Owen arañó la puerta del capitán. El sonido se perdió entre el murmullo de las olas y el lento aleteo de las jarcias. Llamó con un poco más de insistencia.

—Don Fernando, ¿estáis ahí?

Lo asombroso de Fernando de Aguilar, entre otras muchas cosas, era la velocidad a la que era capaz de vestirse con jubones estrambóticos. Dormía, estaba seguro, sin

quitarse los aretes de oro de los lóbulos, pero era imposible que durmiera con el jubón puesto y apareciera con un aspecto tan fresco como el que lucía al salir.

Semanas atrás, al partir, Owen se había hecho la promesa de que un día observaría a aquel hombre mientras se vistiera y averiguaría cómo era capaz de lograrlo, pero no iba a ser esa noche, a esas horas. Esos eran sus pensamientos cuando apareció el capitán, digno y discreto, con su ropaje azul de medianoche y apenas un zarcillo en la oreja, sencillo como el tesoro de un príncipe menor.

—Hermosa noche. —Aguilar apoyó una mano en la barandilla de estribor y examinó al inglés—. ¿Me permitís que os pregunte qué os ha movido a salir a contemplarla a estas horas y, de paso, por qué servidor debe acompañaros?

—Se avecina tormenta. —Sus palabras sonaron torpes en aquel lugar, bajo aquel impecable cielo estrellado—. La peor que habéis presenciado jamás.

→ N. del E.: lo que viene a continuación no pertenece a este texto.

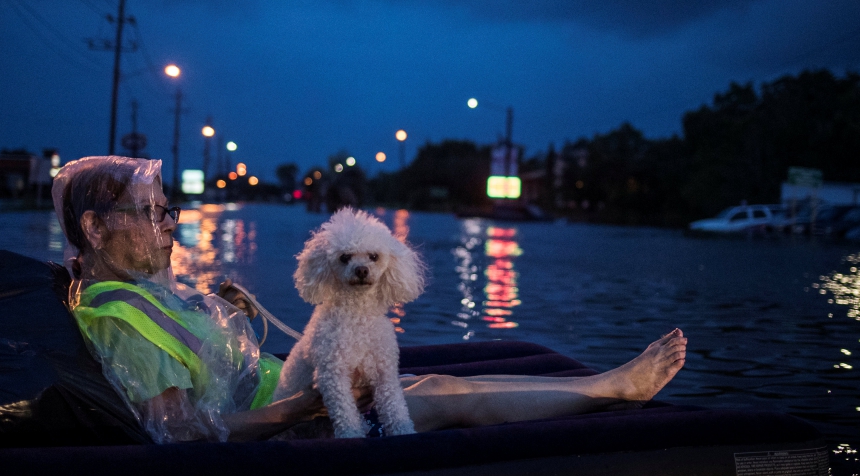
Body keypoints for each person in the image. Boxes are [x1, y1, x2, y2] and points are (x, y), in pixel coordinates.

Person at [53, 156, 688, 443]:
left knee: (432, 375)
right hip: (282, 429)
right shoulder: (117, 318)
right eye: (153, 213)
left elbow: (205, 372)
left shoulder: (138, 293)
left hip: (280, 393)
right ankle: (614, 390)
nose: (171, 224)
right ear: (96, 228)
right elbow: (184, 435)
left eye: (169, 210)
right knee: (431, 393)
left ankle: (604, 386)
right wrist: (301, 407)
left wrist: (227, 313)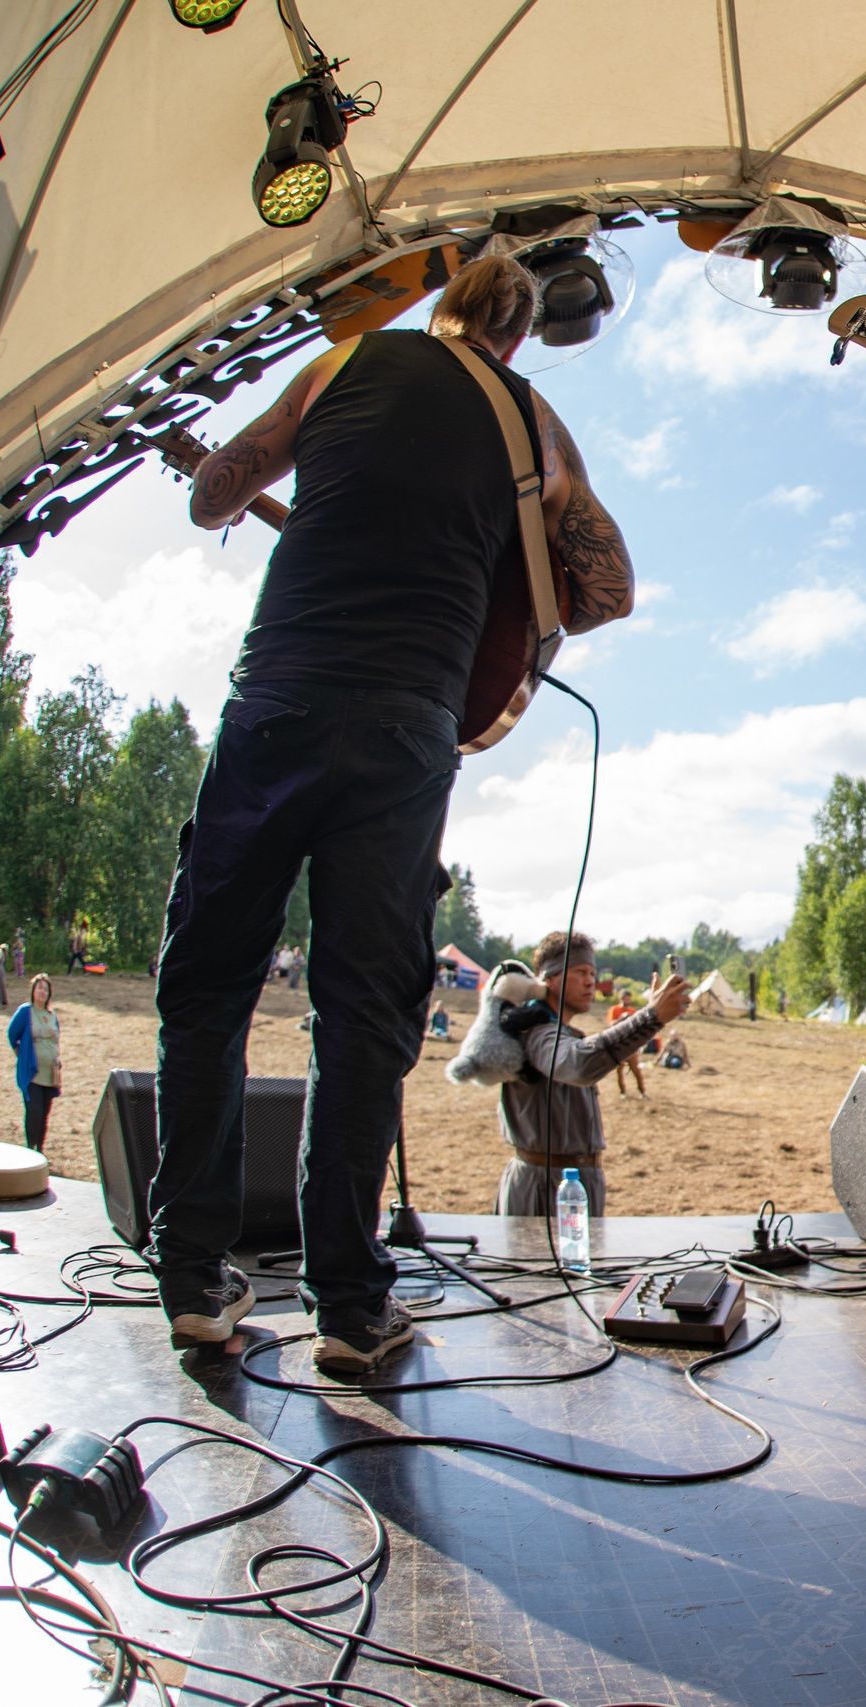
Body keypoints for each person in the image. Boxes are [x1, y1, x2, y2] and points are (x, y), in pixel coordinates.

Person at [147, 251, 637, 1376]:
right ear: (516, 337)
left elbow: (213, 492)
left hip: (274, 701)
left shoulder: (340, 365)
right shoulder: (533, 424)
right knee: (362, 1017)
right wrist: (507, 609)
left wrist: (277, 477)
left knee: (208, 989)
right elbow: (607, 591)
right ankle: (350, 1309)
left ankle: (191, 1283)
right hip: (408, 729)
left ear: (444, 308)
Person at [496, 932, 689, 1217]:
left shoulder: (562, 1032)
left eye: (592, 972)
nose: (590, 981)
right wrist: (652, 1017)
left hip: (571, 1184)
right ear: (548, 978)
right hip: (542, 1189)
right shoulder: (537, 1031)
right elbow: (579, 1064)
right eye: (579, 972)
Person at [6, 973, 62, 1154]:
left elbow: (55, 1041)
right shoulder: (26, 1012)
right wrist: (22, 1057)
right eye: (39, 988)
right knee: (34, 1112)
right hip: (33, 1072)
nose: (42, 992)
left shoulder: (52, 1015)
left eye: (46, 989)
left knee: (44, 1115)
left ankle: (40, 1150)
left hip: (49, 1073)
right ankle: (30, 1150)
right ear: (33, 990)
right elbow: (12, 1035)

La flota quedará dispersada, probablemente nos hundiremos. Tenemos que...

A Owen le costaba encontrar las palabras. Al principio, el poco español que sabía había cumplido su cometido. Además, después de seis semanas en el mar, había mejorado considerablemente, pero en esa tesitura habría vacilado en cualquier idioma.

—Tenemos que encargarnos de varias cosas, pero desconozco cuáles son. Solo sé que debéis ocuparos de todo para salir de esta con vida y que, al final, no formaremos parte de la flota.

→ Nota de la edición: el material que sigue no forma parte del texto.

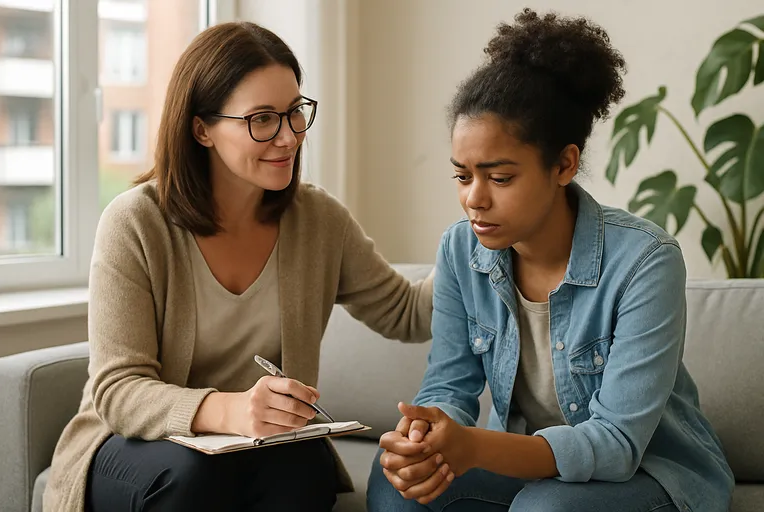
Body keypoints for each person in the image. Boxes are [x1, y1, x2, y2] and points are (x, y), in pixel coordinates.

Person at [43, 21, 433, 512]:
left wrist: (481, 235)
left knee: (306, 466)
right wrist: (227, 409)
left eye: (295, 113)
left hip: (256, 447)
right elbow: (118, 392)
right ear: (202, 128)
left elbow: (406, 311)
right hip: (137, 444)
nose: (289, 137)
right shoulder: (135, 223)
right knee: (190, 475)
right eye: (262, 119)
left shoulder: (318, 220)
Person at [368, 8, 733, 512]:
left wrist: (473, 446)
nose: (474, 198)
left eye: (499, 178)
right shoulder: (459, 251)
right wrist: (425, 435)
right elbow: (450, 386)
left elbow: (616, 446)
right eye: (462, 176)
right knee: (394, 482)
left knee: (547, 508)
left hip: (649, 476)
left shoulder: (646, 261)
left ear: (564, 164)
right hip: (527, 475)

—¿Cómo...? No os entiendo.

Al menos Aguilar le escuchaba, no le había mandado al camarote con un trago de láudano para que contuviera sus miedos nocturnos.

—No debemos aferramos a los demás navíos, pues ahí es donde acecha el peligro

—prosiguió Owen—. Si nos alejamos de los demás, aún tendremos una posibilidad. No se trata de piratas, pero debemos proseguir nuestro camino a Nueva España solos, sin todo aquel que pueda lastrarnos o entorpecer nuestro juicio.

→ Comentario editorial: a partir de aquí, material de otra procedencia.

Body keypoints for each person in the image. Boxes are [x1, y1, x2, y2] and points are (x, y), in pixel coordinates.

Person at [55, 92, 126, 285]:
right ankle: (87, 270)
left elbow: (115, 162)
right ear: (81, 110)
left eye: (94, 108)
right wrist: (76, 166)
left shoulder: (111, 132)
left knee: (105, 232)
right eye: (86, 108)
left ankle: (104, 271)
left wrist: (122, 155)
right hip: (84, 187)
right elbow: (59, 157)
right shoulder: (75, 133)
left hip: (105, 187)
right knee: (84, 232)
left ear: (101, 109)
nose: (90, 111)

—¿Conque esas tenemos? Os dije una vez que querríais suplantar al capitán, pero no creí que llegarais a hacerlo. —Aguilar estaba siendo considerado, sin ese orgullo mordaz que era capaz de exhibir—. ¿Me diréis cómo ha llegado a vuestras manos tal información?

Ahora le tocaba a Owen fijar la vista en el mar. Nostradamus había mencionado que la piedra corazón azul era una sentencia de muerte si se encontraba en la compañía equivocada, pero la idea tampoco era nueva; aquellos que antaño la habían tenido en sus manos habían sido conscientes del enorme peso de su carga, un siglo tras otro, y se habían acostumbrado a los necesarios subterfugios.

A pesar de todo, la mentira le salió con menos facilidad de lo que le habría gustado y le dejó un mal sabor de boca.

—Como os confesé en su día, mi abuelo acompañó a sir Edward Howard en sus travesías. De niño me hablaba de un olor singular que desprende el mar cuando se

aproxima un temporal. Como el hierro al rojo vivo cuando es sumergido en agua. Lo huelo ahora mismo, viene de babor. La tormenta se acerca desde esa dirección. En cuanto al resto, he pensado que podía cotejar vuestra carta astral con la presente y ubicar nuestra localización en el mar con la máxima precisión posible. Debería haberlo visto mucho antes y lamento con todo mi pesar no haberlo hecho.